PASSAGE FOR REVIEW =>

+ + +

The system in use for English is kind of complicated and was the product of a number of people who were on the project before I joined who did a lot of hand tweaking to try to produce low noise output.  I might have a summary explanation sitting in my email outbox from years ago, but either way I'd have to do some digging through email or source code to try to capture the net effect of the pipeline.

While exploring the use of CPL with other sufficiently English-like languages (e.g. Spanish, Portuguese), we took a simplified approach of defining a list of POS tag regexps.  This results in somewhat noisier output, but the CPL (and NELL) of today is less sensitive to noisy input than 10 years ago, and starting out will a more recall-heavy all-pairs extraction turns out to be useful.  Then, if there are very common sorts of noise, special hand-tweaked filters can be added as needed.

So, for instance, two of the regexps for the Portuguese category matrix are:
L,/V /CN
L,/V /CN /PREP /CN
The first one means "take a sequence of nouns to the left (L) of a verb (V) followed by a common noun (CN)" and then that sequence of nouns would be the arg1 and the verb and common noun would be the pattern for a single (arg1, pattern) extraction.  The next one looks for a sequence of nouns followed by a common noun, then a prepositional phrase, then another common noun.  I believe we have it set to accept a run of up to 5 nouns in a row to count as an arg1 or arg2, but I'd have to double-check that.

There are about a hundred of these regexps all told, and I forget where they came from, but it turns out you can get most of the good patterns in an English-like language with about a half-dozen of the most common constructions, and then you can go back by hand and look at the output from the POS tagger to find sequences of POS tags that are commonly missed to expand your set of regexps, or if you find one of your regexps is too noisy then you can remove it and replace it with a set of more specific regexps.  It's one of those things that just takes some time for somebody to sit down and fiddle with until the output looks pretty good.

+ + +

WHAT YOU NEED TO DO =>
1. Reproduce verbatim the stretch of the passage on CPL extraction patterns from "The system in" through "of the pipeline.".
2. According to the passage on CPL extraction patterns, roughly how many POS tag regexps are there in total?
3. Write the next part of the passage on CPL extraction patterns, continuing after its final sentence.

+ + +

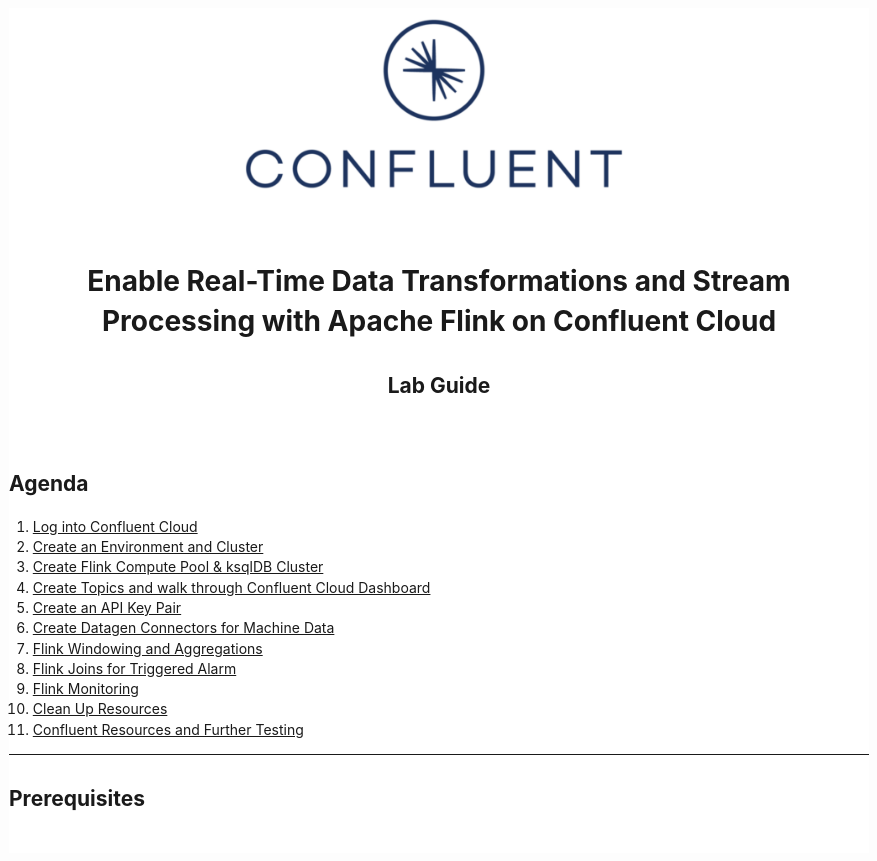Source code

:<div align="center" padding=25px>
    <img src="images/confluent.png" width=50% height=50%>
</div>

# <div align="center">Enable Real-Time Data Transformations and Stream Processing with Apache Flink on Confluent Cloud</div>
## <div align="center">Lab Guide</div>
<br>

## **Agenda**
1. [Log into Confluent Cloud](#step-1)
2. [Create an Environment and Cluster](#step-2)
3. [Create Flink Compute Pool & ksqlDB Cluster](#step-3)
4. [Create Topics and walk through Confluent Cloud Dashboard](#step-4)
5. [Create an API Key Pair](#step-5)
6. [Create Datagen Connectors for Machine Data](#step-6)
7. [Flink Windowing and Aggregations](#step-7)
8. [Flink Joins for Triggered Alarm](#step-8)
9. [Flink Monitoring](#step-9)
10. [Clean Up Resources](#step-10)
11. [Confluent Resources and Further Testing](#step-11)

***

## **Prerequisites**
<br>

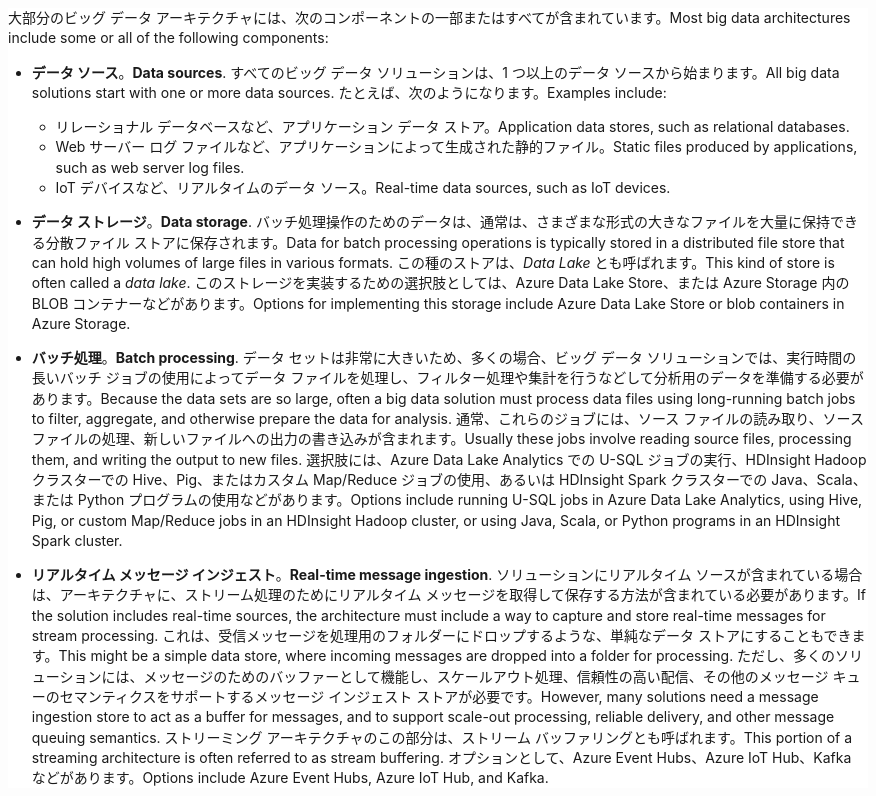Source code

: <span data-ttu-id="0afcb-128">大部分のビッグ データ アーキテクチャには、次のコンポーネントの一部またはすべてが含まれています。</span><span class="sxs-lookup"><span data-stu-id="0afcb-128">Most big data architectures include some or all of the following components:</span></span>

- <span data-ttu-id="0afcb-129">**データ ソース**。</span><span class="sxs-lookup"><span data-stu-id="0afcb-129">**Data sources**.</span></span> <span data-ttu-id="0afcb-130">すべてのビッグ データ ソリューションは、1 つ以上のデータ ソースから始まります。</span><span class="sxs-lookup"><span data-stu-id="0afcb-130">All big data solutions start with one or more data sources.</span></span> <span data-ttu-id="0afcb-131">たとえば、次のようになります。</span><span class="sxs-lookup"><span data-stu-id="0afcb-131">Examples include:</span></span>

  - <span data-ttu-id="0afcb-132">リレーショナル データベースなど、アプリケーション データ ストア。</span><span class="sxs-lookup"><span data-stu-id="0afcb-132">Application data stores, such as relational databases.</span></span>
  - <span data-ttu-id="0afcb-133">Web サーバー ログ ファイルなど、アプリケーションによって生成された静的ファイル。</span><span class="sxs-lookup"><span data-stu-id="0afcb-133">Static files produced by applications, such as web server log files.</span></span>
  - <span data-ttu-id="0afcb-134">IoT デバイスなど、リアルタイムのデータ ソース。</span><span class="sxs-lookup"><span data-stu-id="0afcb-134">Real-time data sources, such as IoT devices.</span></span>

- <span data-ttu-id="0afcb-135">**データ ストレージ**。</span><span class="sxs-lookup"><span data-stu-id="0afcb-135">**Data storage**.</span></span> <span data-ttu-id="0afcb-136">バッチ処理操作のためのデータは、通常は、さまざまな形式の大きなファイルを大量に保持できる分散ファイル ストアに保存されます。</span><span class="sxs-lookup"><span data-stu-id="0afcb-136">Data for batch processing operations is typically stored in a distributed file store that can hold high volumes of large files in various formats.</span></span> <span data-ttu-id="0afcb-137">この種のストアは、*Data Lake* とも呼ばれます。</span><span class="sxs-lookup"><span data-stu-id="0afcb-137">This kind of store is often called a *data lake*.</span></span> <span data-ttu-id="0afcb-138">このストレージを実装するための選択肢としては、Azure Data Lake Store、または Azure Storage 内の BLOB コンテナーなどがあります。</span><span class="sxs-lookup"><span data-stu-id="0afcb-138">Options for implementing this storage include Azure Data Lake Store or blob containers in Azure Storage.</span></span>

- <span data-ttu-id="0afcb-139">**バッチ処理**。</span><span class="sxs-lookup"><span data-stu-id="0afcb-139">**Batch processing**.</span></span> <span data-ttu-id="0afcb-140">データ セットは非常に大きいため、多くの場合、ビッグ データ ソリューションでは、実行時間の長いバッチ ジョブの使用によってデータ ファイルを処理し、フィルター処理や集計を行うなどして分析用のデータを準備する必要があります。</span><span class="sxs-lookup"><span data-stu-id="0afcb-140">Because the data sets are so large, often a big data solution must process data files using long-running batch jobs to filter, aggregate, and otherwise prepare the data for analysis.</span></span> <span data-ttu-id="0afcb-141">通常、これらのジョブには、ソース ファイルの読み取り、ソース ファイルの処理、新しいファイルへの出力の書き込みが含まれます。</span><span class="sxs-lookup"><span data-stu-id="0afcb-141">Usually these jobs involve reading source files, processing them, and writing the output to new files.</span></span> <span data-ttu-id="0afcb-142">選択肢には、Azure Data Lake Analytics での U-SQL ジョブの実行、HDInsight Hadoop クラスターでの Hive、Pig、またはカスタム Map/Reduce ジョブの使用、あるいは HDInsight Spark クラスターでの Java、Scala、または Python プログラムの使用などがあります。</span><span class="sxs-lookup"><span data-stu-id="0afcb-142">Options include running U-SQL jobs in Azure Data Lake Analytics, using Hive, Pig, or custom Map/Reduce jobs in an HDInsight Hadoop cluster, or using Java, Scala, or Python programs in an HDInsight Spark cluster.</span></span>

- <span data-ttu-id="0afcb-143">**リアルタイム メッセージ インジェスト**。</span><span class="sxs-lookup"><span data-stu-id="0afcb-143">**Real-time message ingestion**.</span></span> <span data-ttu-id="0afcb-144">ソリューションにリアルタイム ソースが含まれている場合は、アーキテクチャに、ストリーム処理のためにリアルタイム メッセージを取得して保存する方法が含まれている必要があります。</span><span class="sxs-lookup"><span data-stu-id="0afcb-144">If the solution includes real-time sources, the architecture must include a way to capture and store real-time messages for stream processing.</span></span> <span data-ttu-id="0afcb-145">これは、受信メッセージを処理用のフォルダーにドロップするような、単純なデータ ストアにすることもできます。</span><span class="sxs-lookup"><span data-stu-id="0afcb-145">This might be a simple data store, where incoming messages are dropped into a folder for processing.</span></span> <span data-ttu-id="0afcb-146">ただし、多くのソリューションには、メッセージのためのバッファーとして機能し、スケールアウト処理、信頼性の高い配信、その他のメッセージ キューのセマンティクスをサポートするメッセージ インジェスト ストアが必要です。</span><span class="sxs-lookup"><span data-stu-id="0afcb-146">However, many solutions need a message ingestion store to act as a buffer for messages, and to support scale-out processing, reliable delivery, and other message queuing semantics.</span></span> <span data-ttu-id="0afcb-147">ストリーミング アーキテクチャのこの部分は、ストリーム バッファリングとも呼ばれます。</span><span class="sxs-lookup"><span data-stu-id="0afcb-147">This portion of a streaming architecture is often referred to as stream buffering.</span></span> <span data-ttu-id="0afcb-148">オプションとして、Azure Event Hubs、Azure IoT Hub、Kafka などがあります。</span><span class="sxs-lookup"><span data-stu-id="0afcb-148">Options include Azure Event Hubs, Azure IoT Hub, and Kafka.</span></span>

+ + +

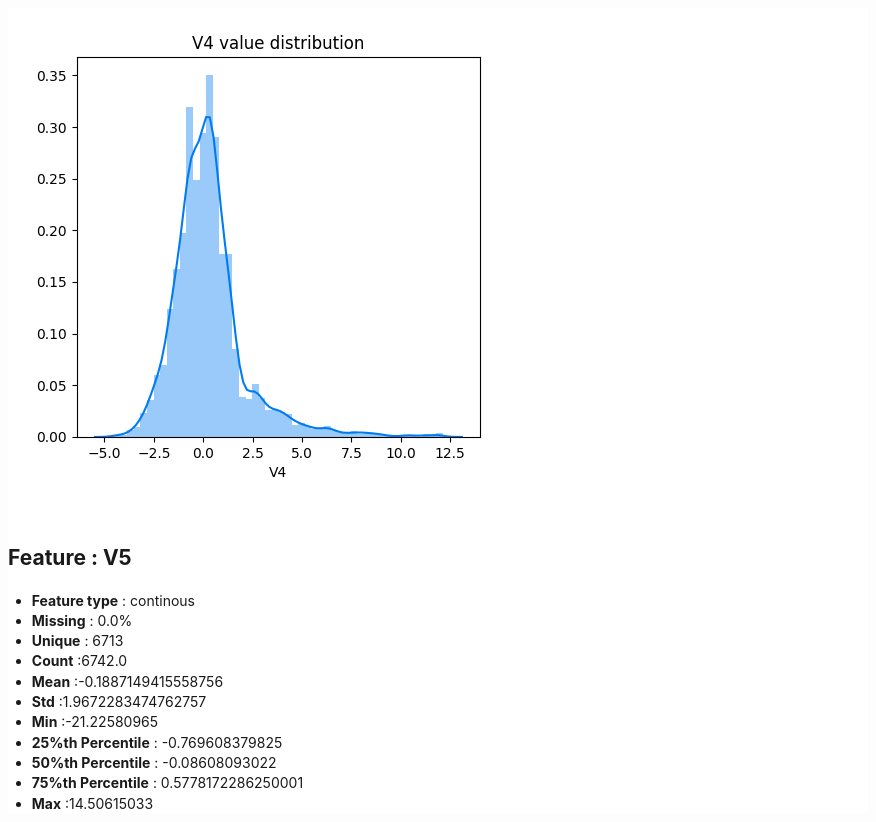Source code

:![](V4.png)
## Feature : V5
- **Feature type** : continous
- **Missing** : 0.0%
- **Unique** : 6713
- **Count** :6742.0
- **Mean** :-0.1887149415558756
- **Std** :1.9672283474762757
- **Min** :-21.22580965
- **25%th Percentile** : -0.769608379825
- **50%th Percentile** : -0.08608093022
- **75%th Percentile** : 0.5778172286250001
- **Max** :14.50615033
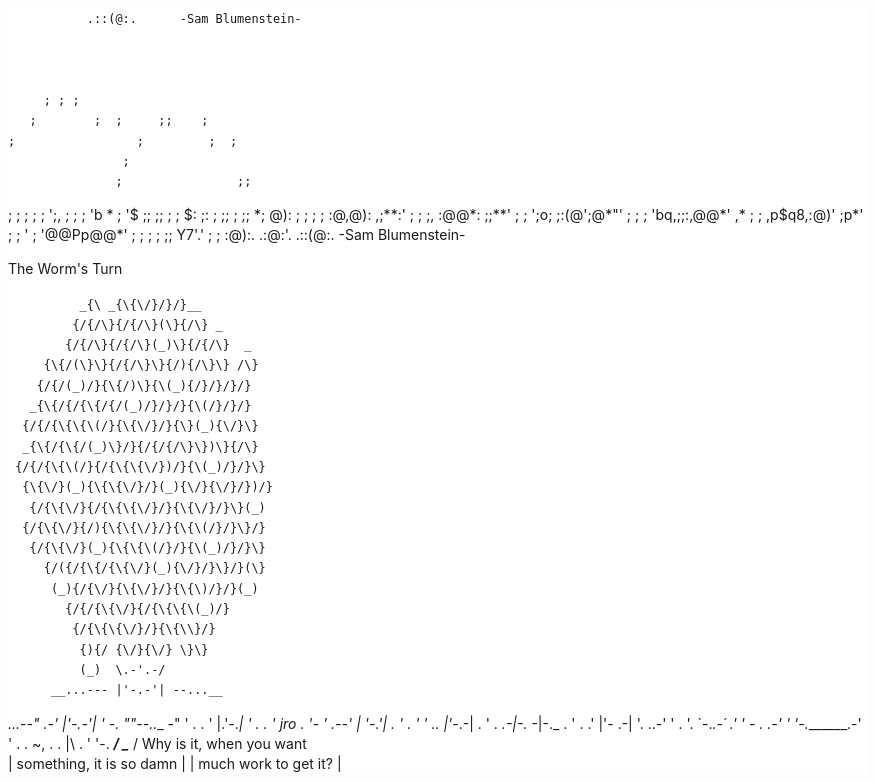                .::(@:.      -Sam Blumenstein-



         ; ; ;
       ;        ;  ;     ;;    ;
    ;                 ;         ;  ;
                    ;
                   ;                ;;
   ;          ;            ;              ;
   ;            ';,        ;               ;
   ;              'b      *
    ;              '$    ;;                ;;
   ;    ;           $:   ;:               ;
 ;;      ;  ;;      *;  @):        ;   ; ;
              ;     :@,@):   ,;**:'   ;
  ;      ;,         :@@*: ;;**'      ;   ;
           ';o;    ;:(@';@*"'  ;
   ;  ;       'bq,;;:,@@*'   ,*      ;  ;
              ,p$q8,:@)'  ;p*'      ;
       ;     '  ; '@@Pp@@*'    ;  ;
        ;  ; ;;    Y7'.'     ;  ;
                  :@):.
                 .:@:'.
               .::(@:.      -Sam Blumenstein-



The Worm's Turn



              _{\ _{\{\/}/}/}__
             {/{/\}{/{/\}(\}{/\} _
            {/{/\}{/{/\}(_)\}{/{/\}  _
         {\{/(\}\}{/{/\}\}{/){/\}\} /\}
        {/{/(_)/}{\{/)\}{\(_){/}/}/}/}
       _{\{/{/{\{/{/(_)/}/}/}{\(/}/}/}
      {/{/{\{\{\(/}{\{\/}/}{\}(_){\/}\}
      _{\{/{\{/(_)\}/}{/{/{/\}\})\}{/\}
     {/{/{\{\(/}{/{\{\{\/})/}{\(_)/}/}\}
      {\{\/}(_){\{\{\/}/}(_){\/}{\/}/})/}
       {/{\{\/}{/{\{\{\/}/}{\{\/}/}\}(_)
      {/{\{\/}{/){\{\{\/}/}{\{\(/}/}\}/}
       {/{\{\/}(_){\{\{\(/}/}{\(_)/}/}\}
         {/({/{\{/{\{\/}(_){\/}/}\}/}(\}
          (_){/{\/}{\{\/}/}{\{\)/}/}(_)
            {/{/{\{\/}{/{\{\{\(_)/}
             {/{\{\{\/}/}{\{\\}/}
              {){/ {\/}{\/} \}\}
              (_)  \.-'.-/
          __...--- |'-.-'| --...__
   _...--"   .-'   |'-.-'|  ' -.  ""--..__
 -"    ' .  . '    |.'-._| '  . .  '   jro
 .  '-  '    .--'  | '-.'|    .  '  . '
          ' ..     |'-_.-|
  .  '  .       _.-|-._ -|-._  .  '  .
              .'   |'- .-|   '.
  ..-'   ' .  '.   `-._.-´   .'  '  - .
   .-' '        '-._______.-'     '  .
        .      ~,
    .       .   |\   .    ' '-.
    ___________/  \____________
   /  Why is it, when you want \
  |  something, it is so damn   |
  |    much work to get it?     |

+ + +

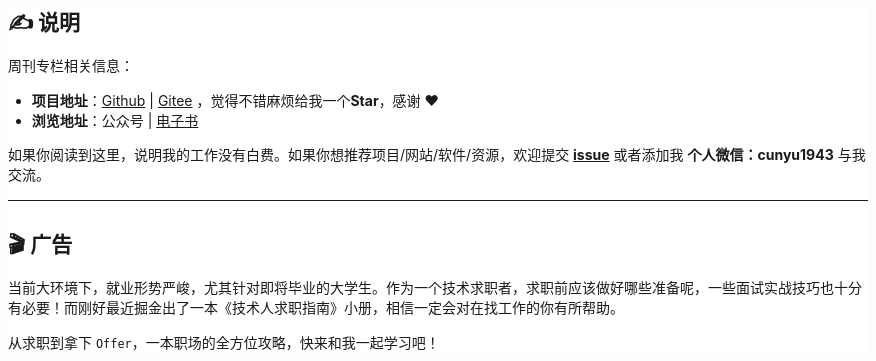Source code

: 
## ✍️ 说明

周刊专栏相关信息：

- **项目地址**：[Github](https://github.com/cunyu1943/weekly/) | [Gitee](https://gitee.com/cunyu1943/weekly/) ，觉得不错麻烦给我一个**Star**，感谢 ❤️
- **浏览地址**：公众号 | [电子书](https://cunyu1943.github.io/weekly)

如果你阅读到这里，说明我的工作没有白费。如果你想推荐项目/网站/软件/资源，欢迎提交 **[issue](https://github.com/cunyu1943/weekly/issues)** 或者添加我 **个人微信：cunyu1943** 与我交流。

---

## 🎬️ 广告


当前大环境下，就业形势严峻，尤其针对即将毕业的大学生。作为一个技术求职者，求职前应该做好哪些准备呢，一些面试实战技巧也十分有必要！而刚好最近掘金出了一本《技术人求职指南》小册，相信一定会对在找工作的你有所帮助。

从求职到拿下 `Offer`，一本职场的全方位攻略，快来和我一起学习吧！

+ + +

ANSWERS FOR THE EXERCISE =>
1.
The system in use for English is kind of complicated and was the product of a number of people who were on the project before I joined who did a lot of hand tweaking to try to produce low noise output.  I might have a summary explanation sitting in my email outbox from years ago, but either way I'd have to do some digging through email or source code to try to capture the net effect of the pipeline.

2. About a hundred.

3.
Regexps for relations are similar.  Here are two very general ones, again for Portuguese.  (This tagset comes from the LX-Parser package btw):
/V /CJ   
/V /DA /CN
First one logs for a run of noun phrases to be arg1, then a verb followed by a conjunction, and then another run of noun phrases to be arg2.  The second one does the same thing, but this time the pattern should be a verb followed by a definite article followed by a common noun.

I'm not all that much of an NLP guy myself, and I'm drawing a blank on suggesting where to look, but there are studies out there that identify the most common constructions in various languages that might be helpful to use as a starting point if you don't want to just look at a bunch of POS-tagged sentences and try to eyeyball out a list of the 10 or 20 most common things you see, and then look at the output on another batch of sentences to see what was commonly missed and what picked up a lot of noise.